• **Challenge 1**: In the records, format as a JSON list of strings the lines starting at the one containing "table_cell 100.00 [638, 991, 725, 1319]" and ending at the one containing "table_cell 執行數 (E) [903, 304, 991, 990]", one string per line, with blank lines omitted.

• **Text passage**:
--------

Philosophers Michael Austin (Eastern Kentucky), Charity Anderson (Baylor), and Kent Dunnington (Biola) reflect on Hud Hudson’s Fallenness and Flourishing (Oxford, 2021) in a recent book symposia discussion (introduced by James Arcadi) at the Henry Center’s Sapientia.
In his essay, Kent Dunnington shows that Hudson’s story can be ‘compressed’ as follows
(1) The world is bleak and most everybody is ill-off and unhappy.
(2) This is a consequence of human sin, especially our prideful efforts to pursue happiness independently of God.
(3) Such efforts mire us in unhappiness, particularly in the deadly sin of sloth: apathetic resistance to the demands of love.
(4) Since sloth diminishes human agency, we need God’s atoning grace to extricate ourselves from our unhappiness.
(5) The virtue of obedience opens us up to this grace.
While Dunnington shares Hudson’s “penchant for pessimism” he is, “less confident than [Hudson] that pessimism as a philosophy of life is warranted or beneficial.” Among other important questions, Dunnington wonders “how essential, really, is Hudson’s pessimism to his overall argument?” What if, Dunnington raises, (1) were replaced by
(1*) The world is brimming with gratuitous goodness, yet most of us persistently ignore, reject, and efface it.

--------

• **Records to process**:
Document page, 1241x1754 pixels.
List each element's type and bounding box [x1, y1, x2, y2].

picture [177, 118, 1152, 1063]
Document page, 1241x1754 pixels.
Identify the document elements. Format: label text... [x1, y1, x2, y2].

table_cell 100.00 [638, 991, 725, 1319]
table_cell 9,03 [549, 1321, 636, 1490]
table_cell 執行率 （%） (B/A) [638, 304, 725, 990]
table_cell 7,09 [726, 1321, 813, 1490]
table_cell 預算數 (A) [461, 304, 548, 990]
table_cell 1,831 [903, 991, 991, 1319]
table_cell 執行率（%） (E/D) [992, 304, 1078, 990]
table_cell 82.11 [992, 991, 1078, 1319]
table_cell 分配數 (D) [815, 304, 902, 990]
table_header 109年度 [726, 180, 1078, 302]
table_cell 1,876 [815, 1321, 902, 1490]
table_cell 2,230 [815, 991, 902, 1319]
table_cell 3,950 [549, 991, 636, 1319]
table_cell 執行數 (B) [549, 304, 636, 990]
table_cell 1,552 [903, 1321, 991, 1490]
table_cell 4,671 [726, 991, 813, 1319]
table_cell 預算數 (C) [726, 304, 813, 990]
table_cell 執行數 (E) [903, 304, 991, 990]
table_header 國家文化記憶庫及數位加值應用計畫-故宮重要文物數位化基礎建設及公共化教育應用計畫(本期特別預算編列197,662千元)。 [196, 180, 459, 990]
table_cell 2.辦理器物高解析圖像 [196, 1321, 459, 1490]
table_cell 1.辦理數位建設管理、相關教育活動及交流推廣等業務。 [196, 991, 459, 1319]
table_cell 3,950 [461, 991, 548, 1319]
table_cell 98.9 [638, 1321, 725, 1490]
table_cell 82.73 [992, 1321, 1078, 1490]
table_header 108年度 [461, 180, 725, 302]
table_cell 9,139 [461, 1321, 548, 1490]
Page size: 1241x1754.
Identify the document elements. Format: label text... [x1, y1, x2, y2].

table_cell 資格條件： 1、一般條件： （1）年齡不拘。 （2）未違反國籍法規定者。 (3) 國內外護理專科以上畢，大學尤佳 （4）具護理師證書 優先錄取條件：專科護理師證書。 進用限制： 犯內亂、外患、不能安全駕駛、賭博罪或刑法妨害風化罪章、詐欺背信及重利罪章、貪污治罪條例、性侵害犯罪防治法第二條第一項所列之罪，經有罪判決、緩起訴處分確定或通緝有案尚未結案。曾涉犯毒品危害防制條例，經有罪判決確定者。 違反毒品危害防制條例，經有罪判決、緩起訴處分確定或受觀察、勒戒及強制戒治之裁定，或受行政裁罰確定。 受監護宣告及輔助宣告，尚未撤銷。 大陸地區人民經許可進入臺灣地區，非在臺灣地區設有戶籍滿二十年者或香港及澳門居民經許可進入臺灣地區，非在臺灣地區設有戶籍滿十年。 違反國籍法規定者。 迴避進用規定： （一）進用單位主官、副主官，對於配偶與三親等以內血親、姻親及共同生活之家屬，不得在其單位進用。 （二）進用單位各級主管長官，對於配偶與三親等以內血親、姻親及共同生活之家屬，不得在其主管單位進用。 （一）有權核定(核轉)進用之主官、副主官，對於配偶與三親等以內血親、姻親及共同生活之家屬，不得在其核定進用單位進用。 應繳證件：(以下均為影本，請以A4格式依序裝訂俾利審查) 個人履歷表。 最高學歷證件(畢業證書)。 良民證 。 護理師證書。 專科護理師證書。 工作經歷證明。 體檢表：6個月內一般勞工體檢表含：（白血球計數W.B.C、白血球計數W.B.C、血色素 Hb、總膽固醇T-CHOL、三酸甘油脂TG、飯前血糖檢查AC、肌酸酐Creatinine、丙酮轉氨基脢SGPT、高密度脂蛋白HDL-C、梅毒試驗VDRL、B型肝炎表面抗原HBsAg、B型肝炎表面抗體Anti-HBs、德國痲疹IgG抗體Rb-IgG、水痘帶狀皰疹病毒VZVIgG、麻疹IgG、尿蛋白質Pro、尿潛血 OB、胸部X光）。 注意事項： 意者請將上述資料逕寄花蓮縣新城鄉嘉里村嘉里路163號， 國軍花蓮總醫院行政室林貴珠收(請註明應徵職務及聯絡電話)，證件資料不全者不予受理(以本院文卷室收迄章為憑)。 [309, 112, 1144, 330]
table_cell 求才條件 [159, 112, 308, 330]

--------

• **Challenge 2**: Reproduce the passage on Hudson's Fallenness and Flourishing verbatim, in full.

• **Correct output 1**:
[
  "table_cell 100.00 [638, 991, 725, 1319]",
  "table_cell 9,03 [549, 1321, 636, 1490]",
  "table_cell 執行率 （%） (B/A) [638, 304, 725, 990]",
  "table_cell 7,09 [726, 1321, 813, 1490]",
  "table_cell 預算數 (A) [461, 304, 548, 990]",
  "table_cell 1,831 [903, 991, 991, 1319]",
  "table_cell 執行率（%） (E/D) [992, 304, 1078, 990]",
  "table_cell 82.11 [992, 991, 1078, 1319]",
  "table_cell 分配數 (D) [815, 304, 902, 990]",
  "table_header 109年度 [726, 180, 1078, 302]",
  "table_cell 1,876 [815, 1321, 902, 1490]",
  "table_cell 2,230 [815, 991, 902, 1319]",
  "table_cell 3,950 [549, 991, 636, 1319]",
  "table_cell 執行數 (B) [549, 304, 636, 990]",
  "table_cell 1,552 [903, 1321, 991, 1490]",
  "table_cell 4,671 [726, 991, 813, 1319]",
  "table_cell 預算數 (C) [726, 304, 813, 990]",
  "table_cell 執行數 (E) [903, 304, 991, 990]"
]

• **Correct output 2**:
Philosophers Michael Austin (Eastern Kentucky), Charity Anderson (Baylor), and Kent Dunnington (Biola) reflect on Hud Hudson’s Fallenness and Flourishing (Oxford, 2021) in a recent book symposia discussion (introduced by James Arcadi) at the Henry Center’s Sapientia.
In his essay, Kent Dunnington shows that Hudson’s story can be ‘compressed’ as follows
(1) The world is bleak and most everybody is ill-off and unhappy.
(2) This is a consequence of human sin, especially our prideful efforts to pursue happiness independently of God.
(3) Such efforts mire us in unhappiness, particularly in the deadly sin of sloth: apathetic resistance to the demands of love.
(4) Since sloth diminishes human agency, we need God’s atoning grace to extricate ourselves from our unhappiness.
(5) The virtue of obedience opens us up to this grace.
While Dunnington shares Hudson’s “penchant for pessimism” he is, “less confident than [Hudson] that pessimism as a philosophy of life is warranted or beneficial.” Among other important questions, Dunnington wonders “how essential, really, is Hudson’s pessimism to his overall argument?” What if, Dunnington raises, (1) were replaced by
(1*) The world is brimming with gratuitous goodness, yet most of us persistently ignore, reject, and efface it.